> _What you need to do_:
A. Based on the forum thread, decide whether each statement agrees with it. Answer yes or no for each, and quote the deciding words of the thread. (i) At the overwrite prompt for the copy command, the user should answer ALL. (ii) AhmedSidd's computer has 8192 MB of RAM. (iii) crjdriver says the drive needs to pass only a short test before going forward.
B. According to the forum thread, why are the HDD tests important? Explain in one to three sentences.
C. In the forum thread, what error does AhmedSidd get after typing "D:"?

> _Given text_:
+---+
Next type:- copy *.* d:\windows\system32\config (press enter), say ALL (press enter) to the overwrite prompt, 5 hives will be copied.

Restart your computer. Let us know how you get on. We can advise what you need to do, testing HDD being one of them.


----------



## AhmedSidd (Feb 18, 2018)

jenae said:


> Hi, has been some considerable discussions on this subject among past and present MS professionals. A blog has been released, unfortunately the current crop of MS engineers lack the discipline of the former, and it is clear reading it that the method has not been properly tested.
> 
> This of course assumes it is as a result of an upgrade, and not some other issue, possibly hardware, so the HDD tests are important. You can however try to get back into windows, especially if it is an update or related registry corruption.
> 
> ...


 Hi, i've done the exact steps as you described but when i type "D:" , i get an error saying "The device is not ready". A reply would be considered very helpful. Here are my computer specs :-
Name :- Dell inspiron 3542
Ram :- 4096 mb (DDR3L)
BIOS VERSION :- A03
When i try to reinstall windows it says "no drives could be found".
Here is an image :-


----------



## crjdriver (Jan 2, 2001)

> When i try to reinstall windows it says "no drives could be found".


Why would you even attempt to reinstall windows when you still have not tested the drive??? It makes no sense.
First test the drive _then_ we can go forward if the drive passes all tests; both long and short.


----------
+---+
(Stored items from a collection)
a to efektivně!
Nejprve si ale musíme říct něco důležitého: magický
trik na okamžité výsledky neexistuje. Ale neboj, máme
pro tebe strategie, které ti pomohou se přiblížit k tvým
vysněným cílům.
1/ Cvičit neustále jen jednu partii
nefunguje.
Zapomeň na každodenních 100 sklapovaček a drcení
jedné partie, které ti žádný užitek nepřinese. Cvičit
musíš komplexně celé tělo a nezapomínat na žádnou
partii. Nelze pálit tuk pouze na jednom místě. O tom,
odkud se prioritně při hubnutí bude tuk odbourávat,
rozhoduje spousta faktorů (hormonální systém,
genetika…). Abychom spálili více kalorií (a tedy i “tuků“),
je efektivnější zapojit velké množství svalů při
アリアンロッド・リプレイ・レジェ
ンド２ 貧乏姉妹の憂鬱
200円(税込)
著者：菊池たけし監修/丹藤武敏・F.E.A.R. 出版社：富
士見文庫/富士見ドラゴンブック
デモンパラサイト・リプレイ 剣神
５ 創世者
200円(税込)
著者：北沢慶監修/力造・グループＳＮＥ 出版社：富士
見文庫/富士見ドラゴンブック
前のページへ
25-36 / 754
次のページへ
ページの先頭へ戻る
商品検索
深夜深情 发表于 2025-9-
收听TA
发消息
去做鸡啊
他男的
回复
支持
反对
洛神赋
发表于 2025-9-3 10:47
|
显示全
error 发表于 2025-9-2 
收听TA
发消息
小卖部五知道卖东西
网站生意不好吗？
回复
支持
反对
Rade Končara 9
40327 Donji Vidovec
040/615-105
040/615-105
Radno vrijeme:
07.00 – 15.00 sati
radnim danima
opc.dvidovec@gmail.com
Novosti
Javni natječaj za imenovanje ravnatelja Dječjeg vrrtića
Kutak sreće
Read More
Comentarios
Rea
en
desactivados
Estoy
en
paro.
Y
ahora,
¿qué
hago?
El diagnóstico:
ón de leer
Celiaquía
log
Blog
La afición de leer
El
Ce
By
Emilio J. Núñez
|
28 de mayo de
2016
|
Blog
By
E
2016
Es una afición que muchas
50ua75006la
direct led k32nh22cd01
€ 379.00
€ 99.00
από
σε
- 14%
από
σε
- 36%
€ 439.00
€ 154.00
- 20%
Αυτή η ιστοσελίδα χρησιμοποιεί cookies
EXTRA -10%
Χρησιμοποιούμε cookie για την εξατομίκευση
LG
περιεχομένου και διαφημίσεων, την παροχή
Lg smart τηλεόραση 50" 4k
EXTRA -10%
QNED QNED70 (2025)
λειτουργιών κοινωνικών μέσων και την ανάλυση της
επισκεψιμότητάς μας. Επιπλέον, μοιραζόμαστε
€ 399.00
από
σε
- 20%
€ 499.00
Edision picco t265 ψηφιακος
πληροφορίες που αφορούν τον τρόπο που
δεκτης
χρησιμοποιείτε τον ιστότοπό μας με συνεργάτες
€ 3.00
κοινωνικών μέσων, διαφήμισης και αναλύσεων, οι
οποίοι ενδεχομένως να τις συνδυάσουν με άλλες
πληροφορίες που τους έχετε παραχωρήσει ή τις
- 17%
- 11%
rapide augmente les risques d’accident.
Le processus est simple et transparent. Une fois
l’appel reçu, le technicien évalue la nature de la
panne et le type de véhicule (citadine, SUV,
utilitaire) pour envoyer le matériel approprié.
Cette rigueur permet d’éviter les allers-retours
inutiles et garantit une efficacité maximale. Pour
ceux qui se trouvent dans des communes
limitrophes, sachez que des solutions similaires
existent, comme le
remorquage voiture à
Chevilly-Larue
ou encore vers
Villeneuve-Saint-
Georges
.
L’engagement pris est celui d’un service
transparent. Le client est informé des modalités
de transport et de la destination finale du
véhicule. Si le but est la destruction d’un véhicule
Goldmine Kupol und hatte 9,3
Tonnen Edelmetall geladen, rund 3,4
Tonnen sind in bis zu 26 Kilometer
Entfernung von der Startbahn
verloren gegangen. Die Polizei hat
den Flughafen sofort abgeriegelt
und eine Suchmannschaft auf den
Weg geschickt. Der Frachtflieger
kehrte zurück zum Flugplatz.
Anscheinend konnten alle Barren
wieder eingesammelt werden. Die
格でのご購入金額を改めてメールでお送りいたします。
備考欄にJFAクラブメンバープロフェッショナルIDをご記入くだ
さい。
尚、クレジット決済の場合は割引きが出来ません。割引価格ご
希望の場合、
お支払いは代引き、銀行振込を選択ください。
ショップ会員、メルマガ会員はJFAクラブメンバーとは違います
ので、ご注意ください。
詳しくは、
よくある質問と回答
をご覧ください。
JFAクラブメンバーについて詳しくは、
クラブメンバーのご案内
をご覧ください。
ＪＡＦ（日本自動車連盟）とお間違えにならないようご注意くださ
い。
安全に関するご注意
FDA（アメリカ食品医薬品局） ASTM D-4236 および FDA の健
+---+
> _List of answers_:
A.
(i) Yes: "say ALL (press enter) to the overwrite prompt"
(ii) No: "Ram :- 4096 mb (DDR3L)"
(iii) No: "if the drive passes all tests; both long and short"

B. The suggested method assumes the problem is a result of an upgrade. The fault could instead be some other issue, possibly a hardware one, so testing the hard drive is important.

C. "The device is not ready"